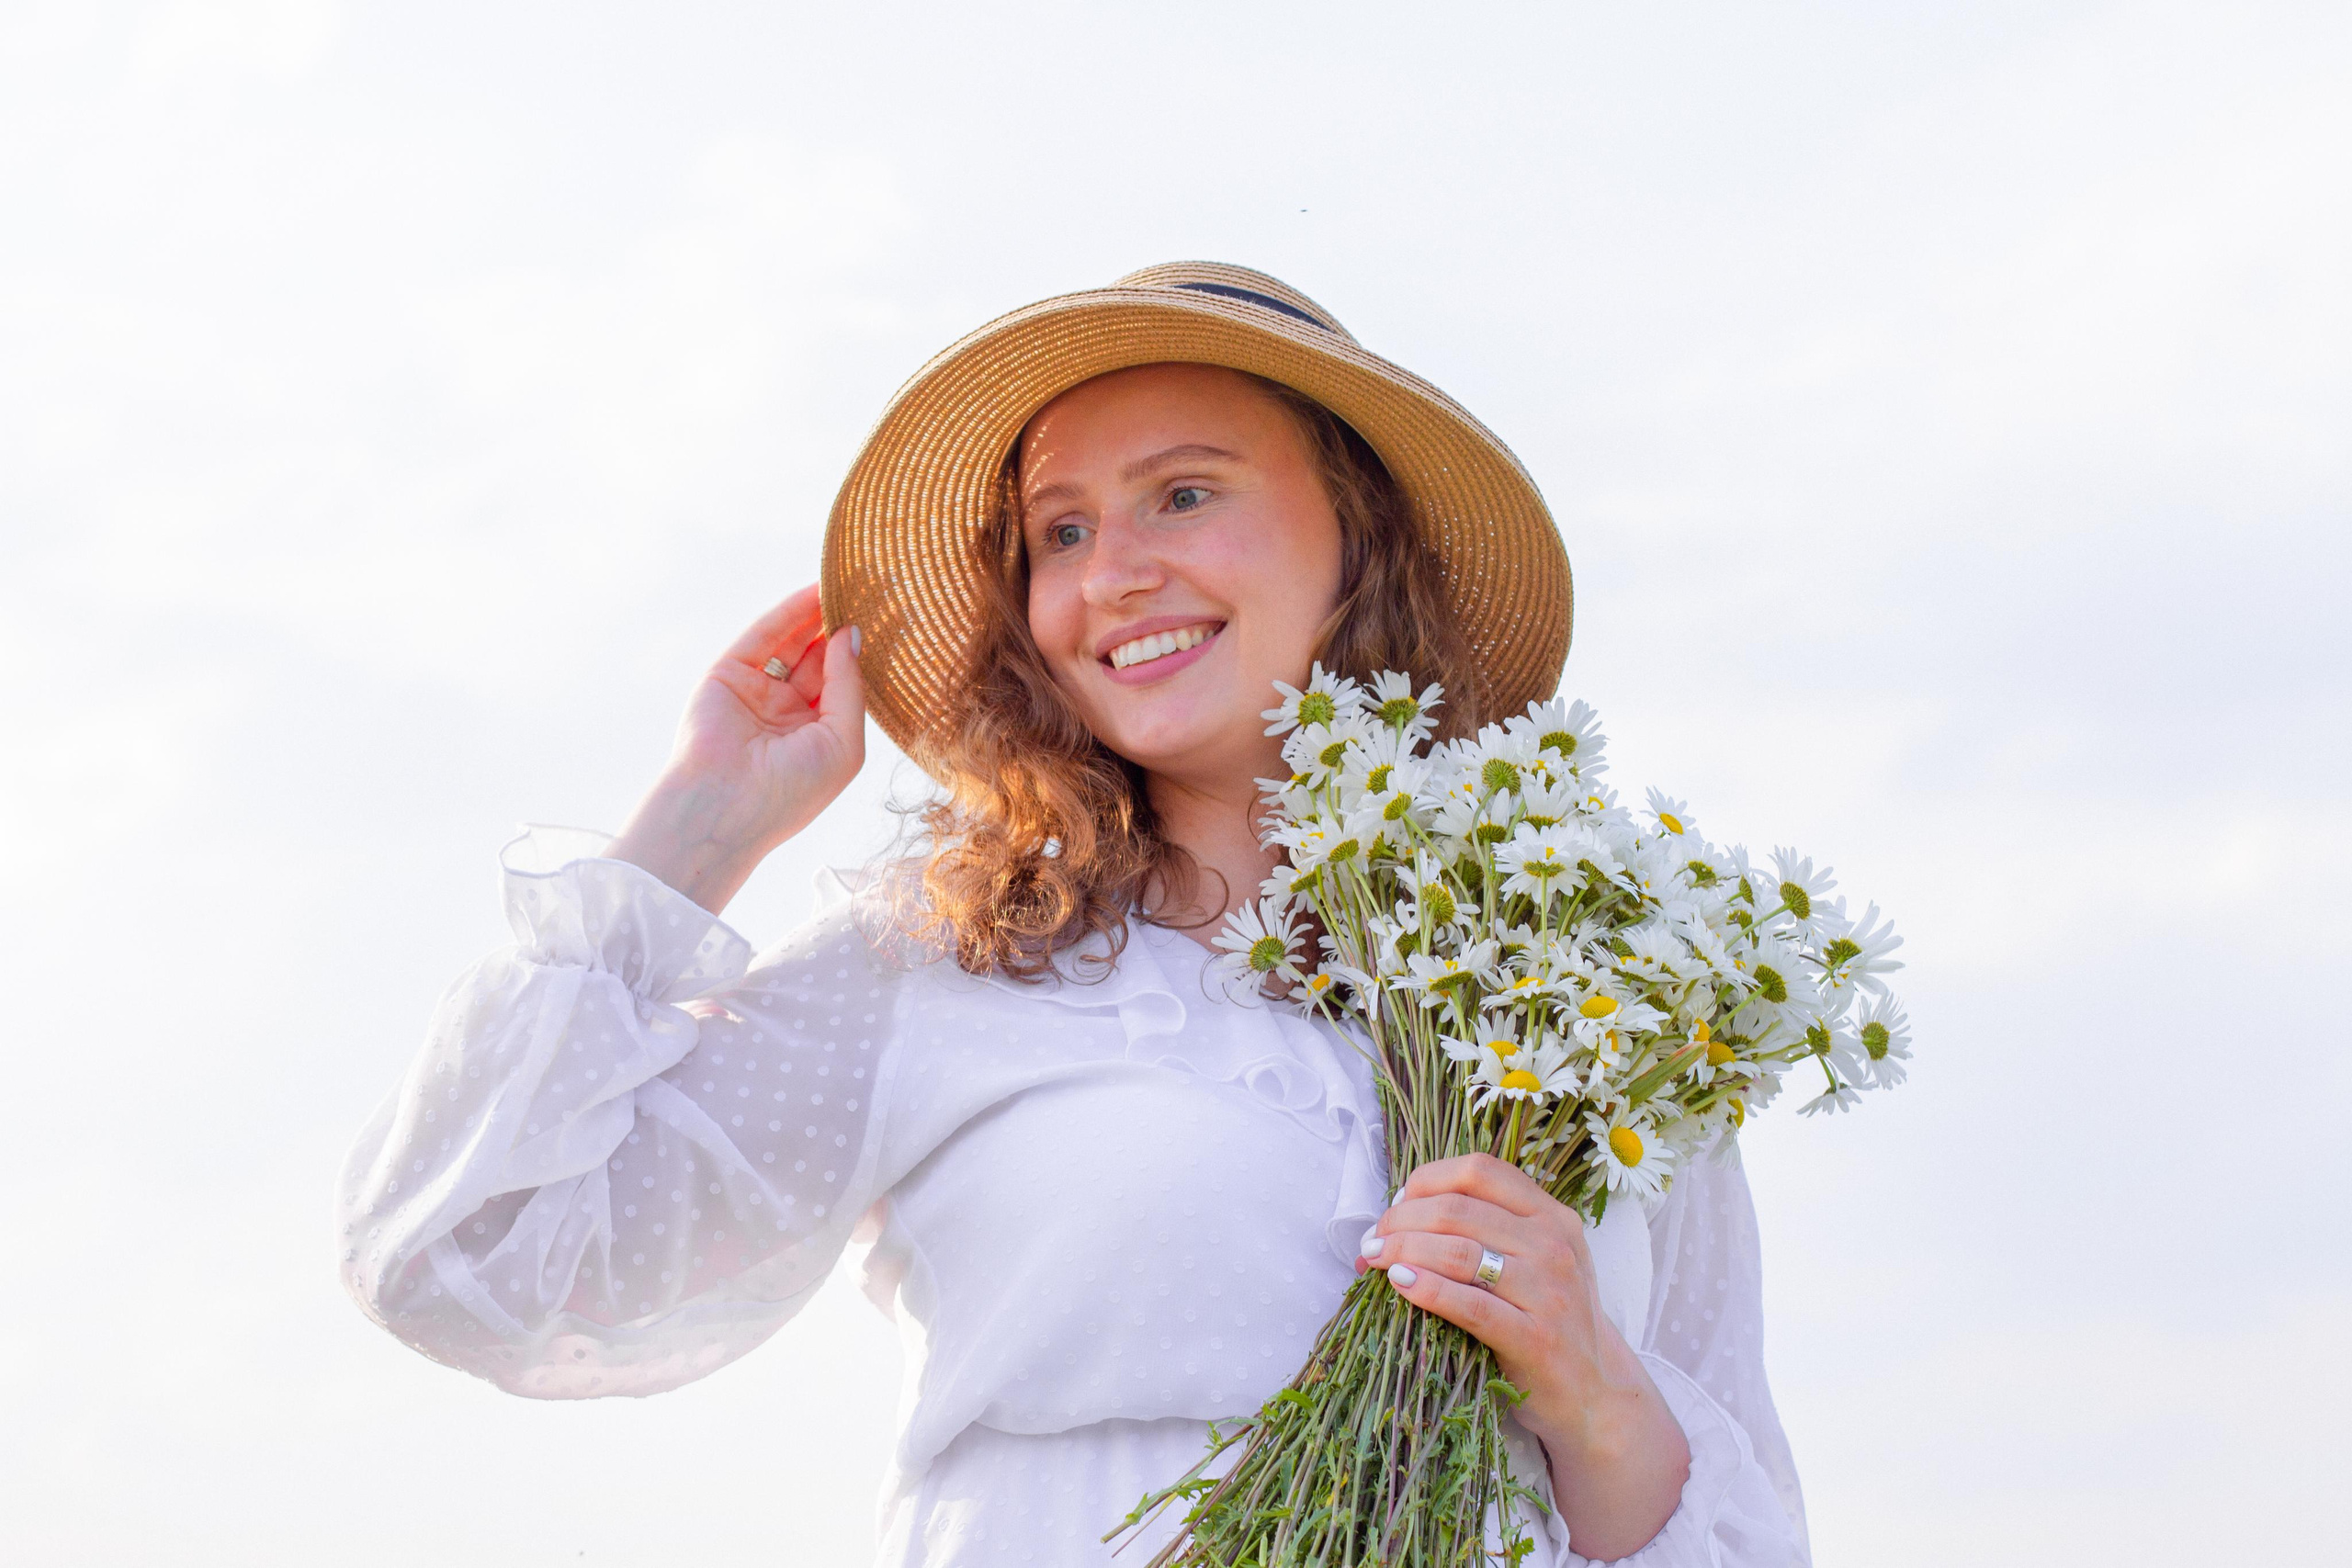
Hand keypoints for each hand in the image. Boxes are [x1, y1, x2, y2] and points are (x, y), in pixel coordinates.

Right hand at [605, 586, 865, 912]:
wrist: (724, 809)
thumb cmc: (791, 792)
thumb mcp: (842, 742)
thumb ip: (849, 686)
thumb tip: (851, 634)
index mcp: (817, 738)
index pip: (844, 687)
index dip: (865, 656)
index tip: (895, 622)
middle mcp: (786, 714)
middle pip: (821, 659)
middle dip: (845, 628)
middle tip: (877, 592)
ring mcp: (756, 693)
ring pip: (793, 642)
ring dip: (819, 613)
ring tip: (852, 582)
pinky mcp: (727, 675)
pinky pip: (764, 636)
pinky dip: (789, 612)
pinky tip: (816, 591)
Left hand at [1356, 1152, 1690, 1558]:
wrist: (1594, 1395)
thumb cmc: (1547, 1321)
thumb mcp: (1535, 1262)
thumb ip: (1485, 1232)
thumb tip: (1397, 1214)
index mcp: (1553, 1216)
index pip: (1480, 1171)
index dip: (1428, 1180)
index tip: (1398, 1203)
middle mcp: (1554, 1245)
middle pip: (1458, 1210)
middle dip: (1402, 1220)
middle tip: (1373, 1240)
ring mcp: (1549, 1292)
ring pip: (1458, 1251)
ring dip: (1404, 1249)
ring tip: (1376, 1260)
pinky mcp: (1536, 1339)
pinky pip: (1469, 1305)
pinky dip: (1427, 1289)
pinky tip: (1399, 1284)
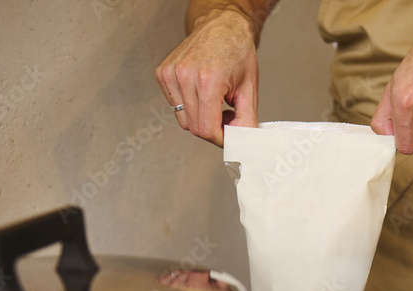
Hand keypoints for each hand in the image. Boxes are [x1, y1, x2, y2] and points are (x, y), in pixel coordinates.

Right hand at [154, 8, 259, 145]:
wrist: (222, 26)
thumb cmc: (237, 52)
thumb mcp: (250, 89)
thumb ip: (246, 120)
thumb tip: (241, 142)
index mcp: (208, 80)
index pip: (206, 129)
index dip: (220, 138)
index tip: (229, 135)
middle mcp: (185, 76)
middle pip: (194, 127)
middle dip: (212, 129)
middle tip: (226, 115)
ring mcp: (171, 74)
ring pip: (183, 120)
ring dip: (200, 118)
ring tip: (215, 103)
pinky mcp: (163, 74)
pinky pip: (175, 106)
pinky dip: (189, 106)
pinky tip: (201, 93)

· · · · ·

→ EXERCISE DETAILS
From the first line to the last, repeat the records exactly and skip the pictures.

→ EXPECTED ANSWER
Hand keypoints for each hand in the image. Boxes are [x1, y1, x2, y2] and points are (x, y), in pixel coordinates.

Right hand at [605, 586, 865, 912]:
wrist: (724, 809)
thumb cmc: (791, 792)
thumb mcp: (842, 742)
thumb ip: (849, 686)
thumb tip: (851, 634)
index mcp: (817, 738)
index pip: (844, 687)
index dip: (865, 656)
index tip: (895, 622)
middle mcp: (786, 714)
middle pip: (821, 659)
middle dip: (845, 628)
middle tip: (877, 592)
ring mcp: (756, 693)
ring pip: (793, 642)
ring dip: (819, 613)
ring tip: (852, 582)
pinky mcp: (727, 675)
pinky pip: (764, 636)
pinky dip: (789, 612)
pinky tip: (816, 591)
Left hand at [1356, 1152, 1690, 1558]:
wrist: (1594, 1395)
thumb cmc: (1547, 1321)
thumb mcp: (1535, 1262)
thumb ip: (1485, 1232)
thumb tip: (1397, 1214)
index mcp: (1553, 1216)
index pip: (1480, 1171)
index dip: (1428, 1180)
index tip: (1398, 1203)
middle mcp: (1554, 1245)
middle pip: (1458, 1210)
middle dip: (1402, 1220)
middle tip: (1373, 1240)
ring mcp: (1549, 1292)
ring pip: (1458, 1251)
ring dip: (1404, 1249)
ring tip: (1376, 1260)
pinky mcp: (1536, 1339)
pinky pip: (1469, 1305)
pinky dip: (1427, 1289)
pinky tip: (1399, 1284)
Hand keypoints for each hand in the image. Boxes are [x1, y1, x2, y2] and points are (x, y), in pixel coordinates.

Right hand at [154, 8, 259, 145]:
wrist: (222, 26)
thumb cmc: (237, 52)
thumb mcp: (250, 89)
thumb ip: (246, 120)
thumb tip: (241, 142)
index mcp: (208, 80)
index pip: (206, 129)
index dip: (220, 138)
index tip: (229, 135)
middle mcp: (185, 76)
middle pip: (194, 127)
middle dip: (212, 129)
middle tip: (226, 115)
ring mcp: (171, 74)
ring pip: (183, 120)
ring dip: (200, 118)
ring tip: (215, 103)
pinky mcp: (163, 74)
pinky pip: (175, 106)
pinky dip: (189, 106)
pinky tip: (201, 93)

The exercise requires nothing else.